Pfizer and BioNTech said Tuesday that they had submitted data to the US Food and Drug Administration for emergency use permission of its COVID-19 vaccine for children aged six months to 4 years.
The firms added that data on a third dosage of the vaccine for children under the age of five would be available in the coming months, completing the authorization of what is likely to be a three-dose vaccination series for the youngest age group.
The FDA said Tuesday that a committee that advises the agency will meet on Feb. 15 to debate whether to approve Pfizer’s COVID-19 vaccination for children under five. Following the FDA’s approval, a group that advises the US Centers for Disease Control and Prevention meets to examine whether a vaccination series should be recommended. Parents of newborns and preschoolers will be allowed to begin the process of vaccinating their children against COVID-19 if the CDC adopts the recommendation.
COVID-19 vaccination is already available to children aged five and higher.
While two doses of the vaccine were proven successful in children aged six months to 2 years in a prior study, two injections failed to produce a robust immune response in children aged 2 to 4 years. As a result, the firm began testing a three-dose vaccination for youngsters under five. However, while regulators await evidence to license three doses of the vaccine (data not expected until this spring), public health experts are working to have two doses approved so that younger children can be fully immunized sooner.
Pfizer’s vaccination for children under the age of five is three micrograms in size, or one-tenth the size of the company’s vaccine for adults. In addition, the vaccination is one-third the size of an adult vaccine for children aged 5 to 11.

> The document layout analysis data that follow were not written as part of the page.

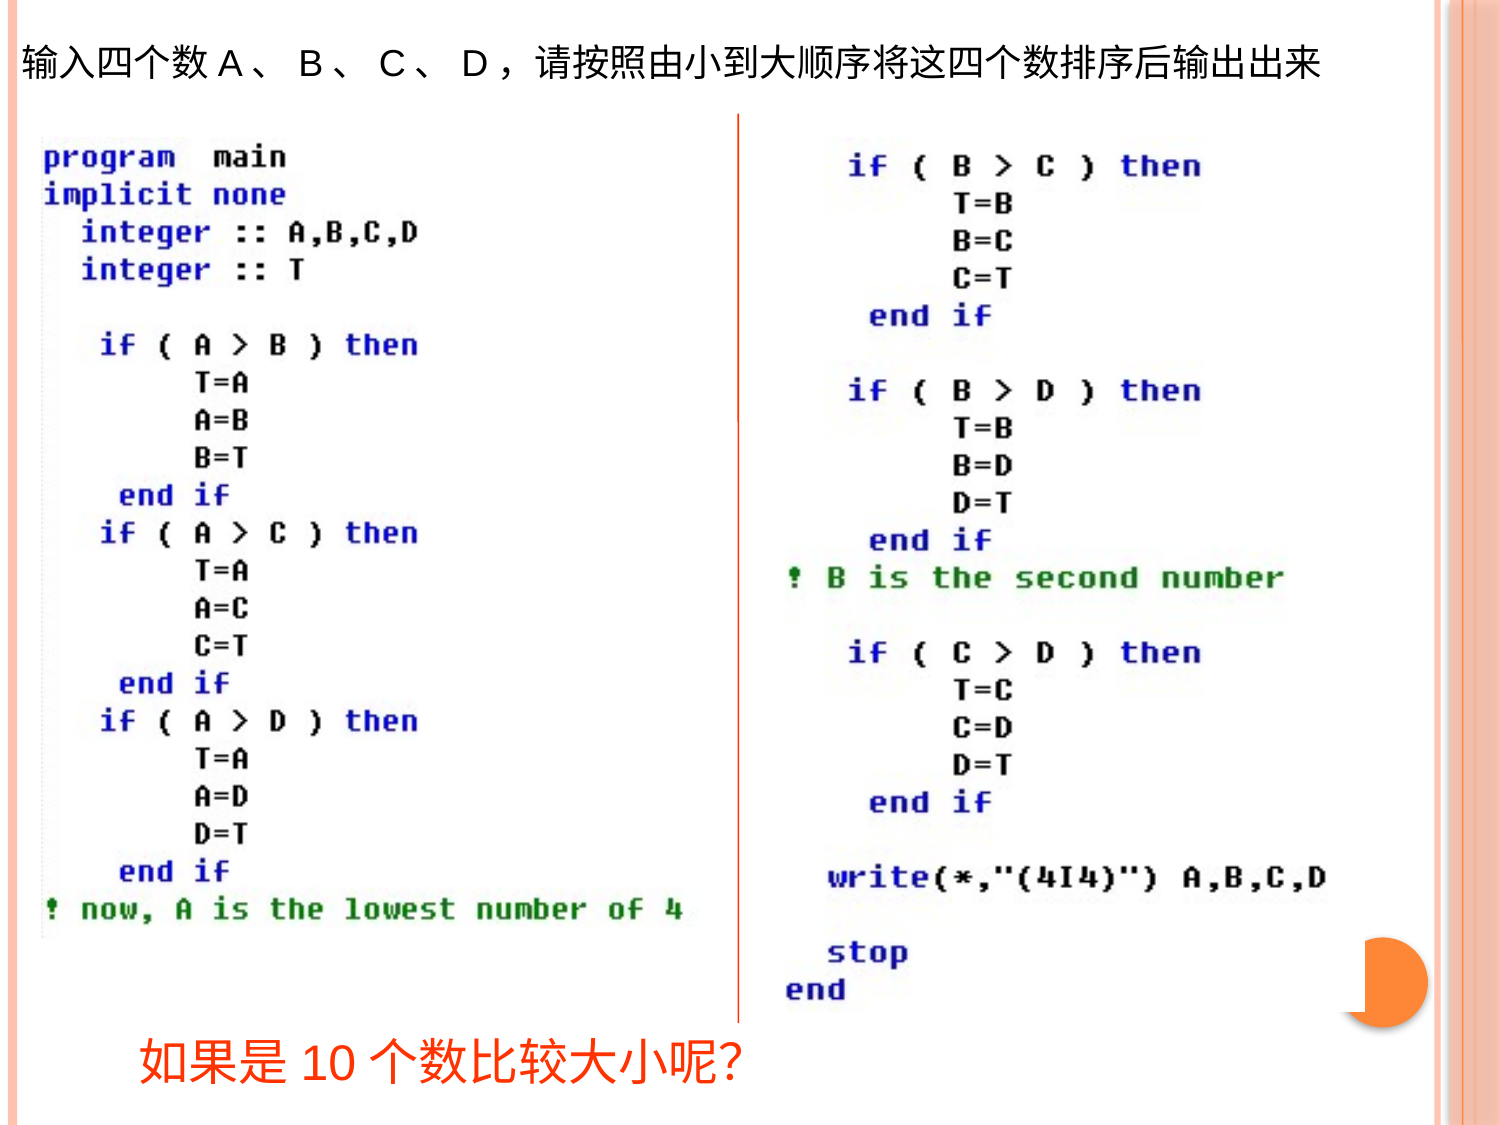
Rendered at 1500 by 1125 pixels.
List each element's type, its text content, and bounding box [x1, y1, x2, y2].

picture [784, 136, 1365, 1012]
text_box 如果是10个数比较大小呢？ [123, 1023, 1022, 1098]
text_box 输入四个数A、B、C、D，请按照由小到大顺序将这四个数排序后输出出来 [6, 31, 1346, 91]
picture [40, 136, 756, 942]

Pfizer claimed in December that there were no safety issues in the trial for children under the age of five. However, the business will submit the data to the FDA for approval of the three doses if three doses of the vaccine for children are efficacious.
Given the two-dose vaccination series’ glitch among 2 to 4-year-olds, Pfizer’s FDA submission came a bit sooner than public health authorities had anticipated. However, it represents the significant incidence of COVID-19 instances in children caused by the omicron variation and worries about long-term COVID and multi-inflammatory syndrome in young children.